Hier werd hij ook niet veel wijzer van. Stefan dacht erover naar huis te gaan. Naar bed. Maar dat kon niet. Ten eerste was hij nog te klein. Bovendien had hij geen slaap. En eigenlijk was het best gezellig. Het mannetje kwam terug. Er begon een nieuwe dans. Daarna weer een en daarna weer. Ze dansten de hele nacht door, totdat Stefan niet meer kon. Hij was helemaal nat van het zweet.

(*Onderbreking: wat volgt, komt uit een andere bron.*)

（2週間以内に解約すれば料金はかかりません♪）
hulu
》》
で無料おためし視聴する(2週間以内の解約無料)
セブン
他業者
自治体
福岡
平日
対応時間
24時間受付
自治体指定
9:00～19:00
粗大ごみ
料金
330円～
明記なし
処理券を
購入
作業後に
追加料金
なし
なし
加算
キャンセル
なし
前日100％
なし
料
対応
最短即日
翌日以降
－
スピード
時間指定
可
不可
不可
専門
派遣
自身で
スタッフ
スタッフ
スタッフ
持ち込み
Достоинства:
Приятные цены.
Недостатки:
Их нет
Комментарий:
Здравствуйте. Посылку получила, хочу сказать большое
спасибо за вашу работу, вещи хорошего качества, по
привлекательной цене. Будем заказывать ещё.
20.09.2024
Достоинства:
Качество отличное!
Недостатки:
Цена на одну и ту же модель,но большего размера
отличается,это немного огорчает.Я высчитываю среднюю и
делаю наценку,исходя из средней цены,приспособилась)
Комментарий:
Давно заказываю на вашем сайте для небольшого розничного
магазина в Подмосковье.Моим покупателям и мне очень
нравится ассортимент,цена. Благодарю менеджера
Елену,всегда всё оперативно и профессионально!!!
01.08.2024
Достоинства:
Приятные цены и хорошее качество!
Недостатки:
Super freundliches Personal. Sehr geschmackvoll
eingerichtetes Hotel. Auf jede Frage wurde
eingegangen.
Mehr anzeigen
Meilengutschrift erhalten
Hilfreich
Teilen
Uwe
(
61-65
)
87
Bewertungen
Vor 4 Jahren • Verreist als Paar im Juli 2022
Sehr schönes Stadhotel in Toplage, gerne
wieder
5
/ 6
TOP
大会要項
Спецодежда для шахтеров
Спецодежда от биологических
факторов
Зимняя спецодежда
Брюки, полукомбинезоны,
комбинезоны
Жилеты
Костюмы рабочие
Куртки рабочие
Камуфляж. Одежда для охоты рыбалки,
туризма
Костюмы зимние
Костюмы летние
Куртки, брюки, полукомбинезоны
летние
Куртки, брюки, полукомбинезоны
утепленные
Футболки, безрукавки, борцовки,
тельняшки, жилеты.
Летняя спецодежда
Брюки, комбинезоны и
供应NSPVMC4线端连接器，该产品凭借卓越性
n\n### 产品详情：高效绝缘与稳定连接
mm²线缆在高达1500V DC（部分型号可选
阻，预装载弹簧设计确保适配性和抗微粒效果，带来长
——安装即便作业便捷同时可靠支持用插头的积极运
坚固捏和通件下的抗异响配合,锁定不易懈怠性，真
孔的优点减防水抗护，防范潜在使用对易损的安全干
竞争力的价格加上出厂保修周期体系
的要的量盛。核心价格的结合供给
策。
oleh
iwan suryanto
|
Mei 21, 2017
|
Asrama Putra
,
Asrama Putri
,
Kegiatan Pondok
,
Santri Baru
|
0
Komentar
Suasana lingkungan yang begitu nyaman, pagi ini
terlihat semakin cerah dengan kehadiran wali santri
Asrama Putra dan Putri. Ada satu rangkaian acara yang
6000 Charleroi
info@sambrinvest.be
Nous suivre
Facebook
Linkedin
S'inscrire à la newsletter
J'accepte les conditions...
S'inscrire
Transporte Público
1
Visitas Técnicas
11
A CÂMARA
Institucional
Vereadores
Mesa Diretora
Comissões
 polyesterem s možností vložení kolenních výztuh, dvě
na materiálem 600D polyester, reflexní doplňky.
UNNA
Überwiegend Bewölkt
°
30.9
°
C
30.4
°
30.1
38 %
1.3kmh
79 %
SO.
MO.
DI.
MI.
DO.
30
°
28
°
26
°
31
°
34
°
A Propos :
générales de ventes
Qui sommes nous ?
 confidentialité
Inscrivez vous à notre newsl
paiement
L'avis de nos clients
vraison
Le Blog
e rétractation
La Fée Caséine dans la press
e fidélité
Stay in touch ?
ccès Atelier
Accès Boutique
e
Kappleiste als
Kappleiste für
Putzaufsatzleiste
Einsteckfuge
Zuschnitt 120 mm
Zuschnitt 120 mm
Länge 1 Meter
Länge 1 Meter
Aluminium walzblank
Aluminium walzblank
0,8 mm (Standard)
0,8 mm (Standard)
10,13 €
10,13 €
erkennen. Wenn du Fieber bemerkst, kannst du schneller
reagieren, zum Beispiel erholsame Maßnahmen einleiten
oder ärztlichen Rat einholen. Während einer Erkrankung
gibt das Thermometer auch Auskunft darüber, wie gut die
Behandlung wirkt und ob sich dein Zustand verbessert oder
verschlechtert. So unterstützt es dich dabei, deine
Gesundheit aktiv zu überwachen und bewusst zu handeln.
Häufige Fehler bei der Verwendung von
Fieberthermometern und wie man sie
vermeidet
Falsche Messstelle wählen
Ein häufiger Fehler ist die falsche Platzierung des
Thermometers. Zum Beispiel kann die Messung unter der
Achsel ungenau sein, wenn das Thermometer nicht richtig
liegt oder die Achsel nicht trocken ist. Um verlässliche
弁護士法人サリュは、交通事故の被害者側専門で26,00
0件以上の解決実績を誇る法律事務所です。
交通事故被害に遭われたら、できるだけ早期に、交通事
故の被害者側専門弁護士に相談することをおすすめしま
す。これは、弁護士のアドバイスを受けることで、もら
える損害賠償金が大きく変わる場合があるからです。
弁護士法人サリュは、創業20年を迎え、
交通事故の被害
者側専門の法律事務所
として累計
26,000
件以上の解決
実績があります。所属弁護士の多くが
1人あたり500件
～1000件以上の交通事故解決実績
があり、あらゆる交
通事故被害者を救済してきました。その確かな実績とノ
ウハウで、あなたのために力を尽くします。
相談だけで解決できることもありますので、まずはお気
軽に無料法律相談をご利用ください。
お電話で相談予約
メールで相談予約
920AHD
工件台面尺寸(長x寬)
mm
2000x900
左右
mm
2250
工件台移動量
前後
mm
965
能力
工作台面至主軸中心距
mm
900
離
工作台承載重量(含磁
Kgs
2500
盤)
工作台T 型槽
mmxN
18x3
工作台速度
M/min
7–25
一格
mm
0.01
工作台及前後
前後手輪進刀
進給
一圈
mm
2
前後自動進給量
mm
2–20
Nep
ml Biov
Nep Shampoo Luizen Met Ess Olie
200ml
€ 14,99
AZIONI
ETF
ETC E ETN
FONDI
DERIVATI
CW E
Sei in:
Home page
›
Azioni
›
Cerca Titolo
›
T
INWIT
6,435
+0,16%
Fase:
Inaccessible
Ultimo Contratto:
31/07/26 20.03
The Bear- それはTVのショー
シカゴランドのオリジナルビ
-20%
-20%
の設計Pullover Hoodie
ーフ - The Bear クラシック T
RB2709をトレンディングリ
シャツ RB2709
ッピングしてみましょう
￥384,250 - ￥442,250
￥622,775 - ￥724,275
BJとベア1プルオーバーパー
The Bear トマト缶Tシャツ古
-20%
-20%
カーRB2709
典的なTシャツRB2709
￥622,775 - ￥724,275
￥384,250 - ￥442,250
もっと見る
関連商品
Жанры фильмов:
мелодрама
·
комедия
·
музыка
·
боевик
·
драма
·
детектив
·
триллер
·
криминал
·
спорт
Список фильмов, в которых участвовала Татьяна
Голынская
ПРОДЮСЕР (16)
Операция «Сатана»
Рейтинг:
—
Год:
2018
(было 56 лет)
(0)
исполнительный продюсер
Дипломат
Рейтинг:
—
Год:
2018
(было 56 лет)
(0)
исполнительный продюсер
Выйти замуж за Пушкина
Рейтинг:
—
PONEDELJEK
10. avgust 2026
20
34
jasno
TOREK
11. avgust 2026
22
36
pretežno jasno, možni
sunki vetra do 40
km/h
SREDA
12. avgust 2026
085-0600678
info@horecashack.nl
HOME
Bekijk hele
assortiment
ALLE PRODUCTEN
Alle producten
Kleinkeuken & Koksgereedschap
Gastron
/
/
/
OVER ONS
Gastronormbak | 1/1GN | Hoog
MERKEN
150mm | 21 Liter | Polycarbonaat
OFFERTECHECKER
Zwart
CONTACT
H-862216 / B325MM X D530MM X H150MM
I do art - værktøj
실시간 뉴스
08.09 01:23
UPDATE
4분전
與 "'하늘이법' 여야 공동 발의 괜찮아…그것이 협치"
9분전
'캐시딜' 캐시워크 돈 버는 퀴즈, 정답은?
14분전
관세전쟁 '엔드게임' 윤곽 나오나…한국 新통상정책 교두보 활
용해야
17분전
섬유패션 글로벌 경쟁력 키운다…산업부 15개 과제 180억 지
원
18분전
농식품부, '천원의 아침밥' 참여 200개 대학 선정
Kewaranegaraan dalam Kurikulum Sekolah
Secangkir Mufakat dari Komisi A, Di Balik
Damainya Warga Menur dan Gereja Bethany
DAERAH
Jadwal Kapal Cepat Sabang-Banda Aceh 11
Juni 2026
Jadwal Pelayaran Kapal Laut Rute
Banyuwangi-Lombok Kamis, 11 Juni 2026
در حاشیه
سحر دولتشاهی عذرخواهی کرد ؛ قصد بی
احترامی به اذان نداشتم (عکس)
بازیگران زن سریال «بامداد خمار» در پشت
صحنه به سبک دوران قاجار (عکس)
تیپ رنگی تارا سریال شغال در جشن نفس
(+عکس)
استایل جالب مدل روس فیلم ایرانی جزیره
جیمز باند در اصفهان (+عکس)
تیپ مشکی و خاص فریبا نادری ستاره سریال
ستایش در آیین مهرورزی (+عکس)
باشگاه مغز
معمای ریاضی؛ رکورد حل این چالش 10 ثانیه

“Het is zo ver! Het komt, het komt!” De kukelekukip tokte en kakelde en kukelekude en kraaide. De andere kippen gingen opgewonden om haar heen staan. Voorzichtig stond de kip van de eieren op.
“Wat is dat? Hier weet ik niets van.” De zwarte haan was naar buiten gekomen. Hij zag er verfomfaaid uit. Zijn kam zat slordig en er prijkte een grote buil op zijn kop.
“Het zijn je kinderen, Avond. Hier hebben we om beurten dagenlang aan gewerkt. Het moest wel, want we zijn met steeds minder en jij wordt oud.”
“Hm”, gromde Avond. “Ik heb koppijn.”
“Ga, dan terug op stok. Maar val er niet weer af”, lachte Koko.
Stefan hoorde gekraak. Hij zag dat de eierschalen gebarsten waren. Het kraken werd luider. Bijna tegelijkertijd barstten de schalen van alle eieren open. Twaalf kuikens waggelden onwennig naar buiten. De kippen juichten.
“Een haantje, elf hennen”, zei Koko enthousiast tegen Stefan.
“Hoe kan je dat nu zien? Voor mij zien ze er allemaal hetzelfde uit.”
“Die voorste, dat is het haantje. Zie je?”
Nee. Stefan zag het niet. Avond echter wel.
“Ik ben dus te oud! En dat scharminkel is mijn opvolger. Ha! Wacht maar.
Jullie zijn nog niet van me af.” Hij kraaide zo hard dat Stefan zijn vingers in zijn oren moest stoppen. Hij kneep er zijn ogen bij dicht. Toen hij zijn ogen weer open deed zag hij de zwarte haan boos weglopen. En hij zag ook dat het licht begon te worden. De kippen en de kuikens liepen
de haan achterna en gingen het kippenhok binnen.
“Dag Stefan!” tokte Koko. “Kom je nog eens? Het was gezellig met jou.”
Stefan bleef alleen met het mannetje achter.
“Ik ga” zei het mannetje. “Misschien kom ik je nog eens halen. Als je zin hebt, natuurlijk.”
Hij maakte een paar gebaren met zijn handen en Stefan voelde zich weer groeien. Voordat hij het mannetje kon bedanken was hij uit het zicht verdwenen. Stefan haastte zich naar het huis. Tante zou zo wel wakker zijn. Hij kroop door het raam zijn slaapkamer binnen. In de keuken hoorde hij tante al rommelen. Het had geen zin om nu naar bed te gaan, tante zou hem toch komen roepen. Stefan waste snel wat kippendons van zijn gezicht. Toen hij de keuken binnenkwam zag hij Tante Constance aan tafel zitten. Ze had een halfzacht gekookt ei voor haar neus staan en lepelde er gulzig uit.
“Ook een eitje, Stefan?”, raspte haar stem. “Een ei hoort erbij, nietwaar?”
Terwijl ze sprak droop het eigeel uit haar mond in haar hals.
“Je bent lekker vroeg. Morgenstond heeft goud in de mond.”
Dat zie ik, dacht Stefan. Hij staarde vol afschuw naar de goudgekleurde lippen van zijn tante. Toen gaf hij over.